> _Provided passage_:
********************

Skip to content

DET0522 Detect Kerberos Ticket Theft or Forgery (T1558)

Item Value
ID DET0522
Version 1.0
Created 21 October 2025
Last Modified 21 October 2025

Technique Detected: T1558 (Steal or Forge Kerberos Tickets)

Analytics

Windows

AN1443

Detects anomalous Kerberos activity such as forged or stolen tickets by correlating malformed fields in logon events, RC4-encrypted TGTs, or TGS requests without corresponding TGT requests. Also detects suspicious processes accessing LSASS memory for ticket extraction.

Log Sources
Data Component Name Channel
Logon Session Metadata (DC0088) WinEventLog:Security EventCode=4672, 4634
Process Access (DC0035) WinEventLog:Sysmon EventCode=10
Mutable Elements
Field Description
TicketLifetimeThreshold Threshold for Kerberos TGT lifetimes deviating from domain defaults.
EncryptionTypes Monitor for downgraded encryption types (e.g., RC4) in Kerberos tickets.
ProcessAllowlist List of expected processes accessing LSASS; deviations may be suspicious.

Linux

AN1444

Detects suspicious access to SSSD secrets database and Kerberos key material indicating ticket theft or replay attempts. Correlates anomalous file access with unusual Kerberos service ticket requests.

********************

> _Dataset excerpts_:

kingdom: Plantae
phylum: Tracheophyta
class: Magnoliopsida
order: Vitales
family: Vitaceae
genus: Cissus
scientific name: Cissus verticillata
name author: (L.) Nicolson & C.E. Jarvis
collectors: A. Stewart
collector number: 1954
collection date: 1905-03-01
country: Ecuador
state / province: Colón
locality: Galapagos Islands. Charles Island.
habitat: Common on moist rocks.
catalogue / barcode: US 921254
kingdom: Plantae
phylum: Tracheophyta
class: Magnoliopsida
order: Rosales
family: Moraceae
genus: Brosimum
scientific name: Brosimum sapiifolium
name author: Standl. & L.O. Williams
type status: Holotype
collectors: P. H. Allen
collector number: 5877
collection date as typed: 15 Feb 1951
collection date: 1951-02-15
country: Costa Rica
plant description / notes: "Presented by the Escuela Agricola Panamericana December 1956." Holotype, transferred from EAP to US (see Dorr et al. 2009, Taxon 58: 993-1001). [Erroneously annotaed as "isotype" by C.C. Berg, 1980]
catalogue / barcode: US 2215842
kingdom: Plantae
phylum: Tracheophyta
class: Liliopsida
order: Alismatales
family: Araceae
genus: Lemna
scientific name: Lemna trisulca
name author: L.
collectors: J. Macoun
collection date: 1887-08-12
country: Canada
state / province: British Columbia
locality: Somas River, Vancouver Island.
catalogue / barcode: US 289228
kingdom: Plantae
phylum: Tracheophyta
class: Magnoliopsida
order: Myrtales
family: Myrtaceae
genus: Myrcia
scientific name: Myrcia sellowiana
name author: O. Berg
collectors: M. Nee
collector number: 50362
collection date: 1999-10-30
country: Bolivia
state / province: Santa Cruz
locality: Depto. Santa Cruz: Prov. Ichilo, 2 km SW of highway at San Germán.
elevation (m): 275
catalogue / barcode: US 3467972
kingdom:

********************

> _Requirement 1_:
Translate this sentence from the Kerberos detection page into Spanish: "Also detects suspicious processes accessing LSASS memory for ticket extraction."
> _Requirement 2_:
Continue the Kerberos detection page from its final sentence.

> _Result 1_:
También detecta procesos sospechosos que acceden a la memoria de LSASS para extraer tickets.

> _Result 2_:
Log Sources
Data Component Name Channel
File Access (DC0055) auditd:SYSCALL Access to /var/lib/sss/secrets/secrets.ldb or .secrets.mkey
Active Directory Credential Request (DC0084) linux:syslog Unusual kinit or klist activity
Mutable Elements
Field Description
SecretsAccessThreshold Alert threshold for frequency of access to Kerberos secrets files.
UnusualServiceAccounts Baseline accounts normally performing Kerberos requests; anomalies flagged.

macOS

AN1445

Detects attempts to forge or replay Kerberos tickets by monitoring Unified Logs for anomalous kinit/klist activity and correlating unusual authentication sequences.

Log Sources
Data Component Name Channel
Logon Session Metadata (DC0088) macos:unifiedlog Unusual Kerberos TGS-REQ without TGT or anomalous ticket lifetime
Mutable Elements
Field Description
TicketRequestPatterns Expected sequence of TGT followed by TGS requests; deviations may indicate forgery.
TicketLifetime Expected ticket lifetimes; anomalies may indicate Golden or Silver Tickets.